Provided text
────────

Metropolitan News-Enterprise


Monday, October 1, 2007


Page 7



‘Uncle Jerry’—Jerome B. Rosenthal—Is Dead




I found out recently that “Uncle Jerry” died. Well, actually, Jerome B. Rosenthal was not still my uncle at the time he died—on Aug. 15, at the age of 96—and hadn’t been for some years.

He and my father’s sister, Ruth, were married in 1943, separated in 1959, and went through a highly contentious divorce that spawned three published Court of Appeal opinions. Despite wealth that Jerry accumulated, my aunt wound up with nothing...but was saddled with half the community’s debt to the IRS (which her subsequent husband paid off from his own funds). She died in 1994.

The Court of Appeal opinion upholding a $22.8 million judgment against Jerry in favor of actress/singer Doris Day, as well as the Supreme Court opinion disbarring him, tells something about what kind of guy he was.

Uncle Jerry was admitted to the State Bar of California on June 11, 1946. While some persons pegged him as a phony, to most he had charm. And he was bright, and cagey. Jerry became an attorney to the stars, and gained affluence.

Jerry was the subject of a June 9, 1948 column by United Press writer Virginia MacPherson. Jerry—whom she calls “a handsome young man with about 20 clients”—is credited with prowess in applying psychology, reconciling parties, and juggling clients’ finances. She writes:

“Hollywood lawyers hang gold-plated shingles reading ‘counselor-at-law’ outside their swanky offices. What that really means, one of the boys admitted today, is ‘nursemaid for movie stars.’

“ ‘You do a lot more than handle their divorces,’ Jerome Rosenthal sighed. ‘You’re a father confessor, a high-finance wizard, a movie critic, and a conscience.’ ”

────────

Job
Please answer from the column on Jerome B. Rosenthal's death: on what date was he admitted to the State Bar of California?

────────

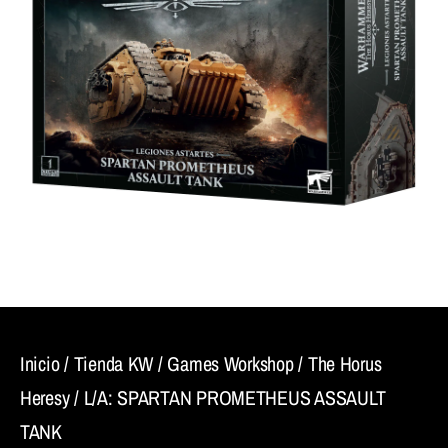
Inicio
/
Tienda KW
/
Games Workshop
/
The Horus
Heresy
/ L/A: SPARTAN PROMETHEUS ASSAULT
TANK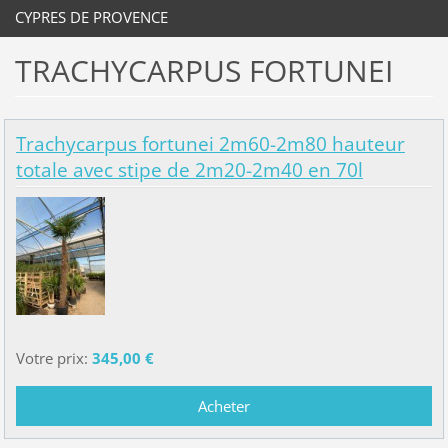
CYPRES DE PROVENCE
TRACHYCARPUS FORTUNEI
Trachycarpus fortunei 2m60-2m80 hauteur
totale avec stipe de 2m20-2m40 en 70l
Votre prix:
345,00 €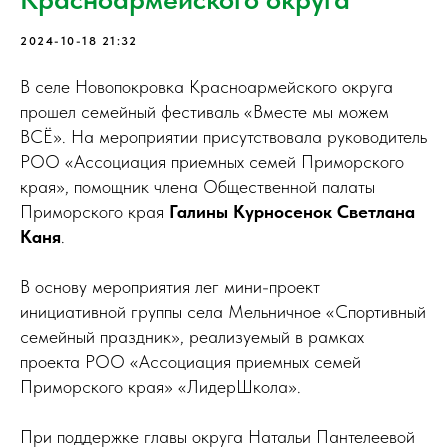
2024-10-18 21:32
В селе Новопокровка Красноармейского округа
прошел семейный фестиваль «Вместе мы можем
ВСЁ». На мероприятии присутствовала руководитель
РОО «Ассоциация приемных семей Приморского
края», помощник члена Общественной палаты
Приморского края
Галины Курносенок Светлана
Каня
.
В основу мероприятия лег мини-проект
инициативной группы села Мельничное «Спортивный
семейный праздник», реализуемый в рамках
проекта РОО «Ассоциация приемных семей
Приморского края» «ЛидерШкола».
При поддержке главы округа Натальи Пантелеевой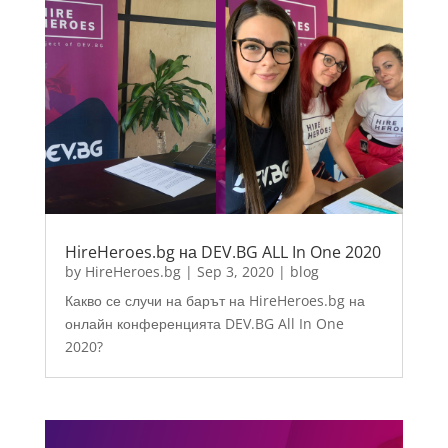
HireHeroes.bg на DEV.BG ALL In One 2020
by
HireHeroes.bg
|
Sep 3, 2020
|
blog
Какво се случи на барът на HireHeroes.bg на
онлайн конференцията DEV.BG All In One
2020?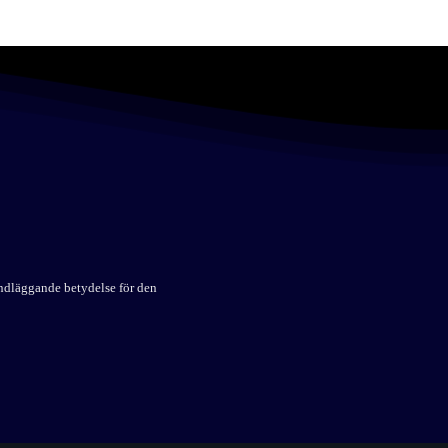
undläggande betydelse för den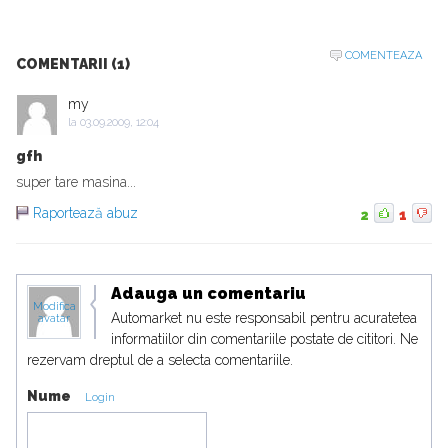
COMENTEAZA
COMENTARII (1)
my
la
03.09.2009, 12:04
gfh
super tare masina...
Raportează abuz
2
1
Adauga un comentariu
Modifica
Automarket nu este responsabil pentru acuratetea
avatar
informatiilor din comentariile postate de cititori. Ne
rezervam dreptul de a selecta comentariile.
Nume
Login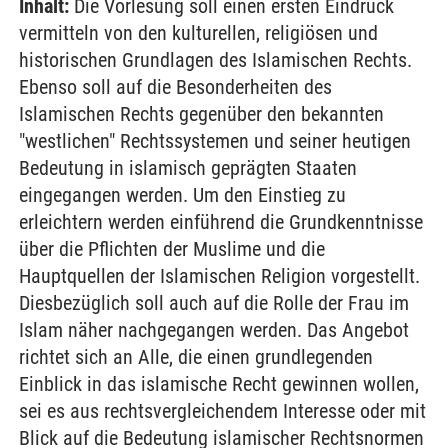
Inhalt:
Die Vorlesung soll einen ersten Eindruck
vermitteln von den kulturellen, religiösen und
historischen Grundlagen des Islamischen Rechts.
Ebenso soll auf die Besonderheiten des
Islamischen Rechts gegenüber den bekannten
"westlichen" Rechtssystemen und seiner heutigen
Bedeutung in islamisch geprägten Staaten
eingegangen werden. Um den Einstieg zu
erleichtern werden einführend die Grundkenntnisse
über die Pflichten der Muslime und die
Hauptquellen der Islamischen Religion vorgestellt.
Diesbezüglich soll auch auf die Rolle der Frau im
Islam näher nachgegangen werden. Das Angebot
richtet sich an Alle, die einen grundlegenden
Einblick in das islamische Recht gewinnen wollen,
sei es aus rechtsvergleichendem Interesse oder mit
Blick auf die Bedeutung islamischer Rechtsnormen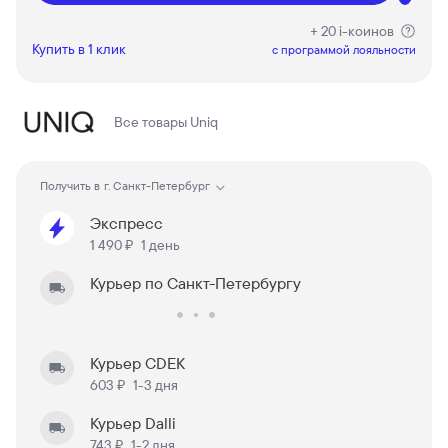
+ 20 i-коинов
Купить в 1 клик
c программой лояльности
Все товары
Uniq
Получить в
г. Санкт-Петербург
Экспресс
1 490 ₽
1 день
Курьер по Санкт-Петербургу
Курьер CDEK
603 ₽
1-3 дня
Курьер Dalli
743 ₽
1-2 дня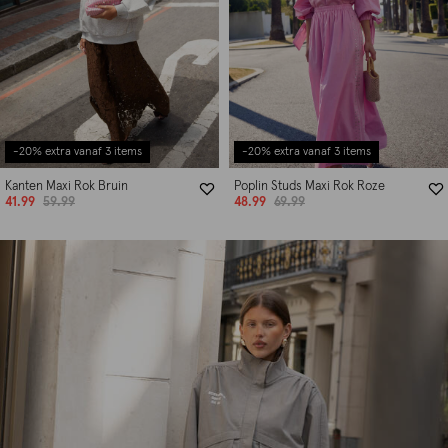
-20% extra vanaf 3 items
-20% extra vanaf 3 items
Kanten Maxi Rok Bruin
Poplin Studs Maxi Rok Roze
41.99
59.99
48.99
69.99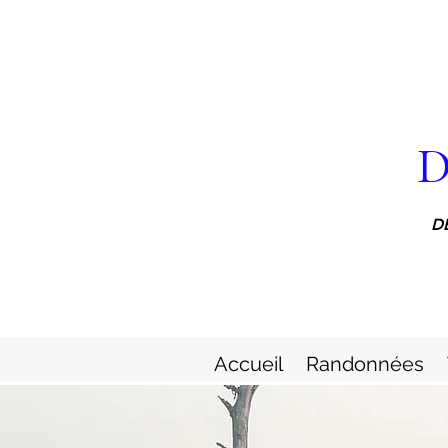
D
D
Accueil
Randonnées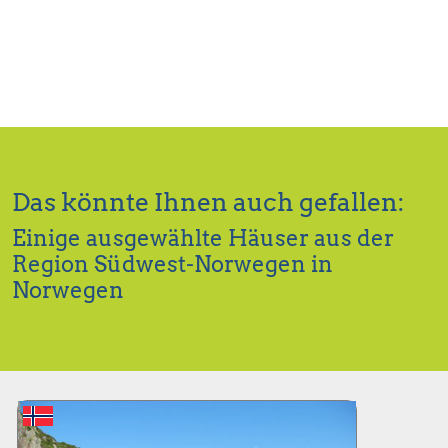
Das könnte Ihnen auch gefallen:
Einige ausgewählte Häuser aus der
Region Südwest-Norwegen in
Norwegen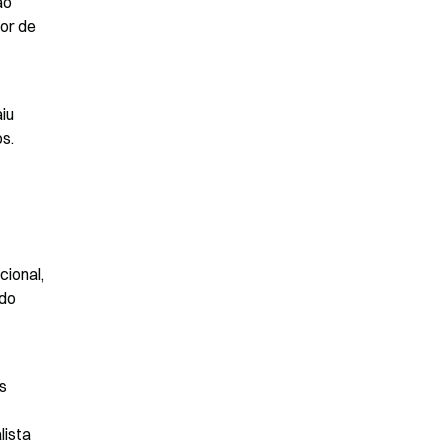
o 
r de 
iu 
. 
onal, 
do 
 
ista 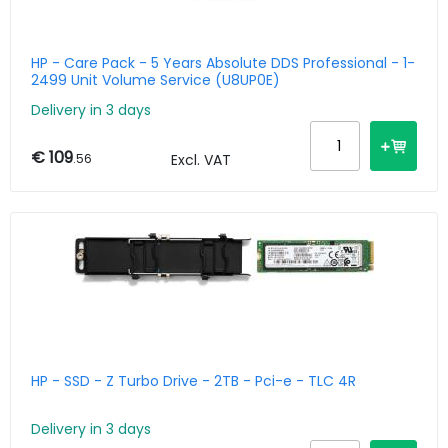
HP - Care Pack - 5 Years Absolute DDS Professional - 1-
2499 Unit Volume Service (U8UP0E)
Delivery in 3 days
€ 109
.56
Excl. VAT
HP - SSD - Z Turbo Drive - 2TB - Pci-e - TLC 4R
Delivery in 3 days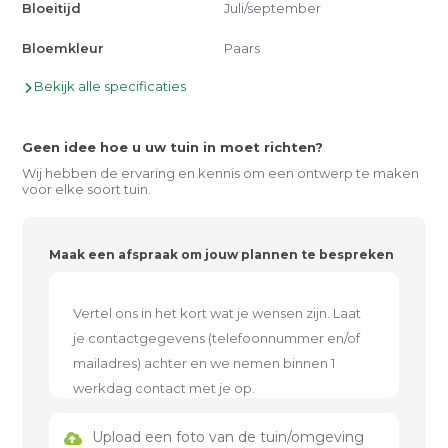
Bloeitijd
Juli/september
Bloemkleur
Paars
Bekijk alle specificaties
Geen idee hoe u uw tuin in moet richten?
Wij hebben de ervaring en kennis om een ontwerp te maken
voor elke soort tuin.
Maak een afspraak om jouw plannen te bespreken
Upload een foto van de tuin/omgeving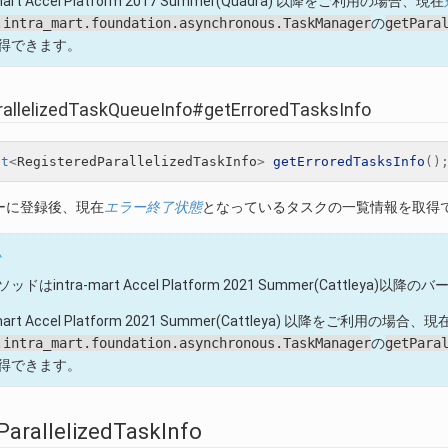
-mart Accel Platform 2017 Summer(Quadra) 以降をご利用の場合、現在
.intra_mart.foundation.asynchronous.TaskManager
の
getPara
得できます。
rallelizedTaskQueueInfo#getErroredTasksInfo
et
<
RegisteredParallelizedTaskInfo
>
getErroredTasksInfo
()
ーに登録後、現在
エラー終了状態
となっているタスクの一覧情報を取得
ム
ッドはintra-mart Accel Platform 2021 Summer(Cattleya
-mart Accel Platform 2021 Summer(Cattleya) 以降をご利用の場合、現
.intra_mart.foundation.asynchronous.TaskManager
の
getPara
得できます。
ParallelizedTaskInfo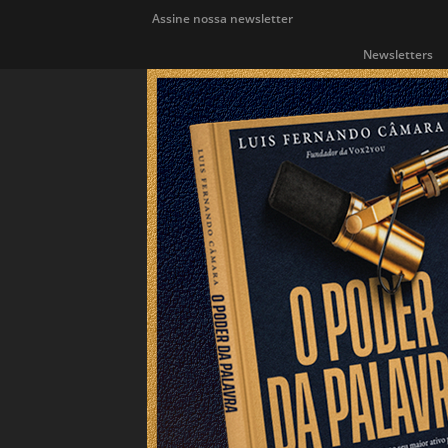
Assine nossa newsletter
Newsletters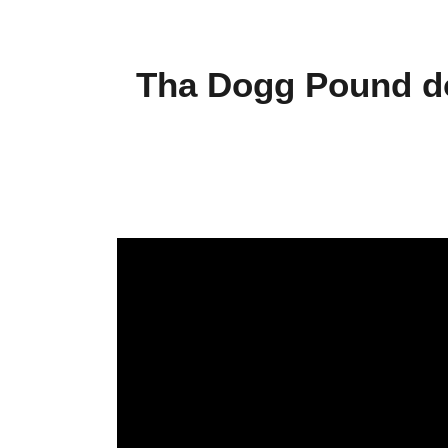
Tha Dogg Pound do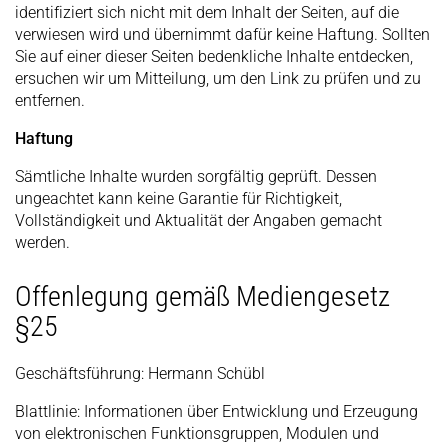
identifiziert sich nicht mit dem Inhalt der Seiten, auf die
verwiesen wird und übernimmt dafür keine Haftung. Sollten
Sie auf einer dieser Seiten bedenkliche Inhalte entdecken,
ersuchen wir um Mitteilung, um den Link zu prüfen und zu
entfernen.
Haftung
Sämtliche Inhalte wurden sorgfältig geprüft. Dessen
ungeachtet kann keine Garantie für Richtigkeit,
Vollständigkeit und Aktualität der Angaben gemacht
werden.
Offenlegung gemäß Mediengesetz
§25
Geschäftsführung: Hermann Schübl
Blattlinie: Informationen über Entwicklung und Erzeugung
von elektronischen Funktionsgruppen, Modulen und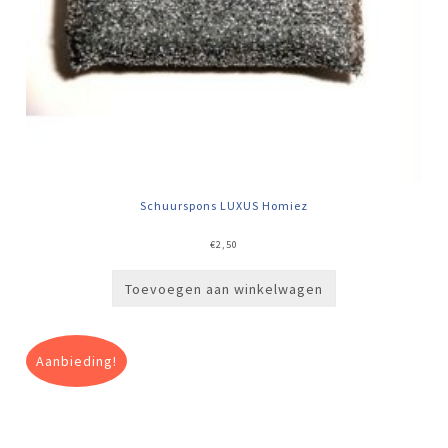
Schuurspons LUXUS Homiez
€
2,50
Toevoegen aan winkelwagen
Aanbieding!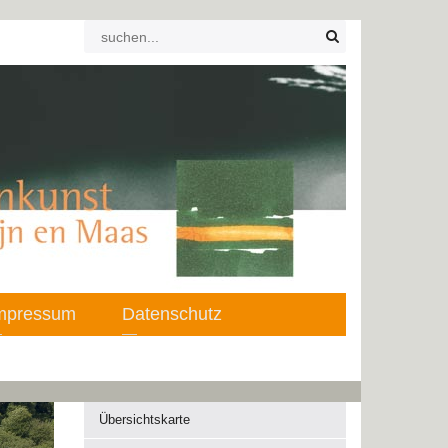
mpressum
Datenschutz
Übersichtskarte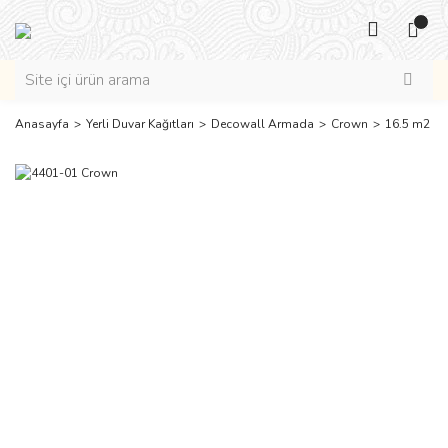
Anasayfa
Yerli Duvar Kağıtları
Decowall Armada
Crown
16.5 m2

────────

Written response
June 11, 1946.